ASSIGNED TASK A: In the post about rally driving, what are the instructions from the co-driver to the driver called?

READING PASSAGE:
━━━━━━━━
Wednesday, August 6, 2014

Pacenotes and the Obscure Code of Rally Driving

Recently I've been playing far too much PlayStation, the game Gran Turismo in particular. For those who don't know, Gran Turismo is a racing game that dubs itself "the real driving simulator". One of the numerous ways it does this is by including a number of motorsport disciplines. One such discipline included is rallying, or rally racing.

A rally car taking a hairpin turn
If you haven't seen rally racing in real life, it's somewhat spectacular. Unlike other types of motorsports, rallying does not take place on a purpose-built circuit. Instead, drivers take modified road-legal cars from point A to point B on a series of public or private roads. The courses for rally driving are often in more rural areas, supposedly because this is far more interesting than watching cars drive through tightly-packed urban areas. Rather than having all the competing cars on the track simultaneously, the cars take turns, setting off from the start point at separate times with the intention of reaching the finish in the shortest possible time.

Another element that differentiates rallying from other motorsports is the presence of a second person in the car. While the route that drivers have to take is generally marked out for the drivers, the driver is given instructions, known as pacenotes, by their co-driver. These instructions, rather than being directions, e.g. which turn to take, the co-driver tells the driver the severity of the turn, the quality of the road, and any other useful information that will help the driver get from the start to the finish in the shortest possible time.

Those who've ever tried to navigate on a family holiday know that giving the driver directions will almost always result in a huge argument. So how do you do that hurtling down a narrow gravel road at 100 miles per hour? The answer is quite simple: quickly.
━━━━━━━━
ASSIGNED TASK B: Please output the lines of the listing between the line containing "tocca al Comparto" and the line containing "AUF FACEBOOK FOLGEN", inclusive, as a numbered list with blank lines omitted and the pictures left out.

DATA SUPPLIED:
━━━━━━━━
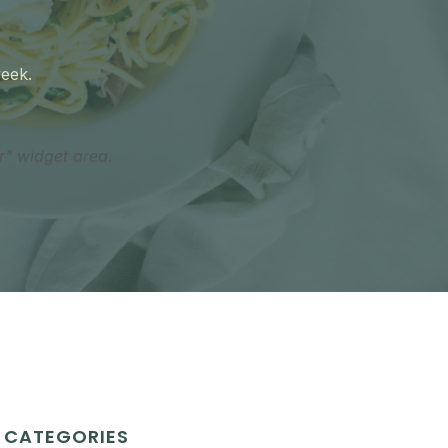
week.
r" widget area.
CATEGORIES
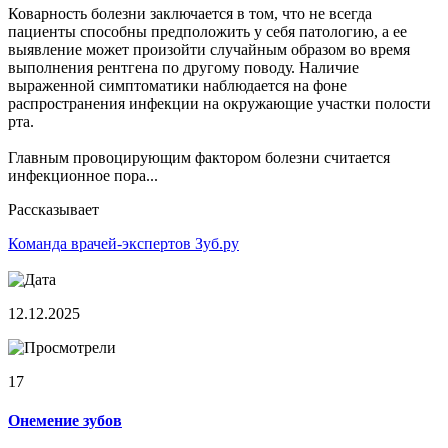
Коварность болезни заключается в том, что не всегда
пациенты способны предположить у себя патологию, а ее
выявление может произойти случайным образом во время
выполнения рентгена по другому поводу. Наличие
выраженной симптоматики наблюдается на фоне
распространения инфекции на окружающие участки полости
рта.
Главным провоцирующим фактором болезни считается
инфекционное пора...
Рассказывает
Команда врачей-экспертов Зуб.ру
12.12.2025
17
Онемение зубов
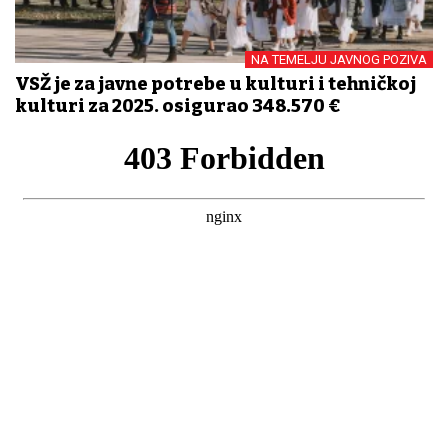
NA TEMELJU JAVNOG POZIVA
VSŽ je za javne potrebe u kulturi i tehničkoj
kulturi za 2025. osigurao 348.570 €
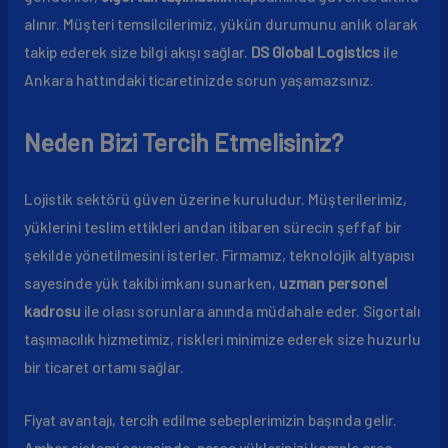
alınır. Müşteri temsilcilerimiz, yükün durumunu anlık olarak
takip ederek size bilgi akışı sağlar.
DS Global Logistics
ile
Ankara hattındaki ticaretinizde sorun yaşamazsınız.
Neden Bizi Tercih Etmelisiniz?
Lojistik sektörü güven üzerine kuruludur. Müşterilerimiz,
yüklerini teslim ettikleri andan itibaren sürecin şeffaf bir
şekilde yönetilmesini isterler. Firmamız, teknolojik altyapısı
sayesinde yük takibi imkanı sunarken,
uzman personel
kadrosu
ile olası sorunlara anında müdahale eder. Sigortalı
taşımacılık hizmetimiz, riskleri minimize ederek size huzurlu
bir ticaret ortamı sağlar.
Fiyat avantajı, tercih edilme sebeplerimizin başında gelir.
Ambar sistemi sayesinde, parça yüklerinizi komple araç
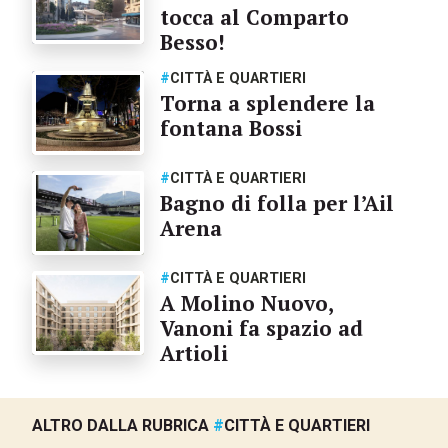
tocca al Comparto
Besso!
#
CITTÀ E QUARTIERI
Torna a splendere la
fontana Bossi
#
CITTÀ E QUARTIERI
Bagno di folla per l’Ail
Arena
#
CITTÀ E QUARTIERI
A Molino Nuovo,
Vanoni fa spazio ad
Artioli
ALTRO DALLA RUBRICA
#
CITTÀ E QUARTIERI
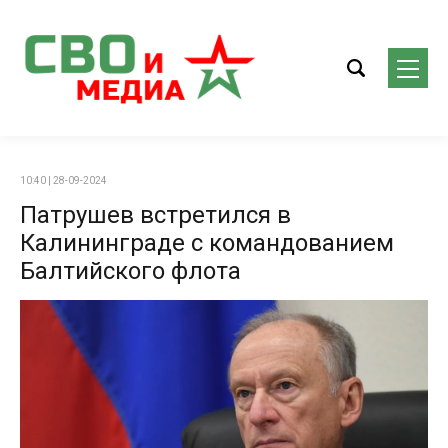
10:40 | 28-09-2024
Патрушев встретился в
Калининграде с командованием
Балтийского флота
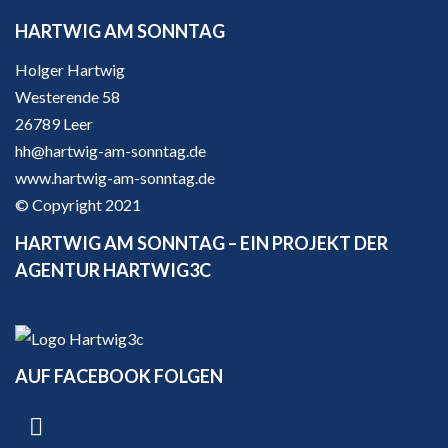
HARTWIG AM SONNTAG
Holger Hartwig
Westerende 58
26789 Leer
hh@hartwig-am-sonntag.de
www.hartwig-am-sonntag.de
© Copyright 2021
HARTWIG AM SONNTAG – EIN PROJEKT DER
AGENTUR HARTWIG3C
AUF FACEBOOK FOLGEN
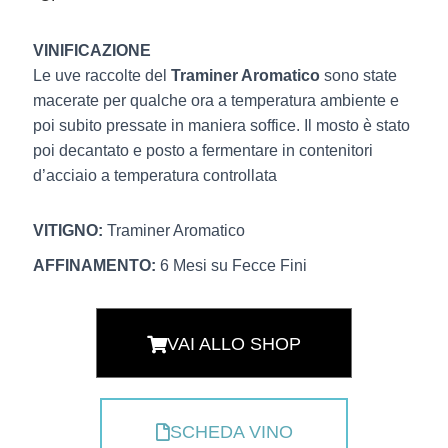
VINIFICAZIONE
Le uve raccolte del
Traminer Aromatico
sono state
macerate per qualche ora a temperatura ambiente e
poi subito pressate in maniera soffice. Il mosto è stato
poi decantato e posto a fermentare in contenitori
d’acciaio a temperatura controllata
VITIGNO:
Traminer Aromatico
AFFINAMENTO
:
6 Mesi su Fecce Fini
VAI ALLO SHOP
SCHEDA VINO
━━━━━━━━
SOLUTION A: Pacenotes.

SOLUTION B:
1. tocca al Comparto
2. Besso!
3. #
4. CITTÀ E QUARTIERI
5. Torna a splendere la
6. fontana Bossi
7. #
8. CITTÀ E QUARTIERI
9. Bagno di folla per l’Ail
10. Arena
11. #
12. CITTÀ E QUARTIERI
13. A Molino Nuovo,
14. Vanoni fa spazio ad
15. Artioli
16. ALTRO DALLA RUBRICA
17. #
18. CITTÀ E QUARTIERI
19. 10:40 | 28-09-2024
20. Патрушев встретился в
21. Калининграде с командованием
22. Балтийского флота
23. HARTWIG AM SONNTAG
24. Holger Hartwig
25. Westerende 58
26. 26789 Leer
27. hh@hartwig-am-sonntag.de
28. www.hartwig-am-sonntag.de
29. © Copyright 2021
30. HARTWIG AM SONNTAG – EIN PROJEKT DER
31. AGENTUR HARTWIG3C
32. AUF FACEBOOK FOLGEN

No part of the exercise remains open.